Making Air Drying Your Clothes Easy
If you live in a community that has restrictions on clotheslines, consider getting a large, folding drying rack and putting it outside on the porch or patio. You can also hang your clothes to dry indoors using an indoor clothesline, folding rack, or a rack that mounts over your tub. If you put your rack near the heating duct or radiator, they will dry faster. (Here’s a great clothes-drying rack for indoor use.)
Sometimes when you air dry your clothes, they can get stiff. Adding 1/2 cup of vinegar to the rinse cycle of your washing machine will save you from needing to buy a toxic chemical fabric softener. Don’t be put off by the fragrance of the vinegar. The odor disappears as your laundry dries.
To prevent wrinkles, “snap” your clothes, which means shake them one time so hard that they make a cracking sound. Then hang the clothes carefully. You can even use a hanger on the rack or clothesline to save yourself a step.

10. Walk, Bike, or Take Public Transportation
Nothing would protect the environment and decrease our dependence on oil more than taking steps to reduce your transportation footprint. Transportation accounts for more than 30 percent of U.S. carbon dioxide emissions.

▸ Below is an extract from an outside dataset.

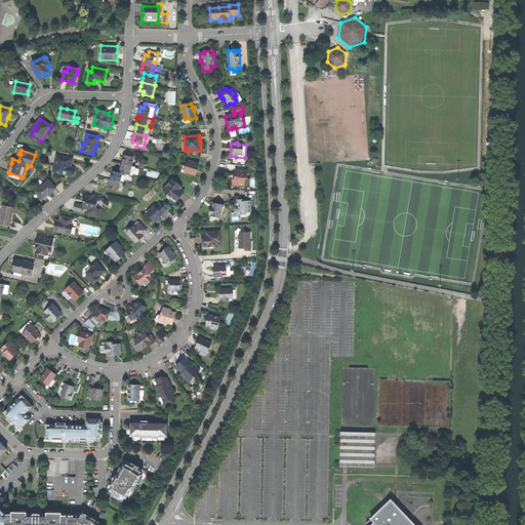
[(123,159),(122,164),(131,166),(133,157),(124,155),(123,159)]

In big cities like New York, Los Angeles, Chicago, Denver, and Washington, D.C., car pollution causes the grey smog that leads to hotter summers and those horrible orange, red and even purple air-quality days that cause asthma attacks in children and other health problems in adults.
That $3 to $6 dollars a gallon you pay for gas does not even begin to cover the external costs that fossil fuel use places on our economy. Americans end up wasting 1.9 billion gallons of gasoline just sitting in traffic jams every year. This costs Americans over $100 billion dollars per year in fuel alone. Then there are pollution remediation costs, loss of productivity due to asthma and poor air quality, healthcare costs, and more.
Making Saving Gas Easy
Really, anything you can do to reduce your transportation footprint this year by walking, biking, combining trips, carpooling, taking public transportation or telecommuting—even just one day a week—will be a boon to both the environment and your wallet.

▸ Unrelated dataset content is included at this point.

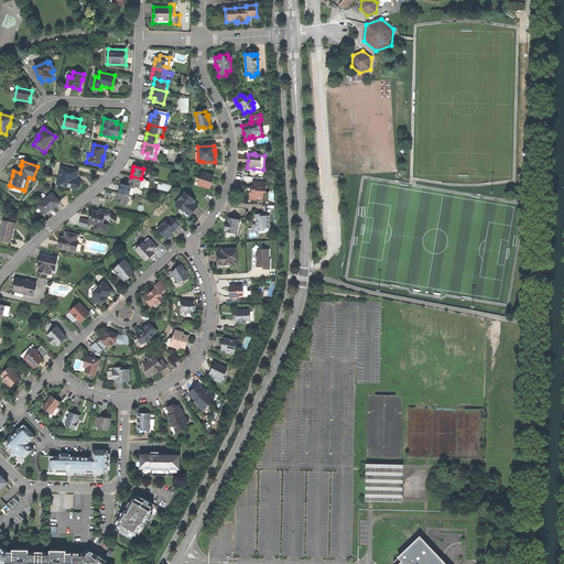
[(61,186),(76,190),(79,190),(80,188),(82,186),(82,184),(80,182),(79,181),(76,180),(77,176),(79,171),(62,167),(58,181),(62,182),(61,186)]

Make a game out of how often you can swap the car with a healthier or more efficient form of transportation, and reward yourself with the money you save!
And if you want to make a huge difference to your quality of life and the planet, move to a more village-like community where you can walk or bike to work, shopping, schools and most other amenities. Maybe you won’t need to own a car at all!

Many blessings to you in the New Year! May it be a healthy, abundant and prosperous one!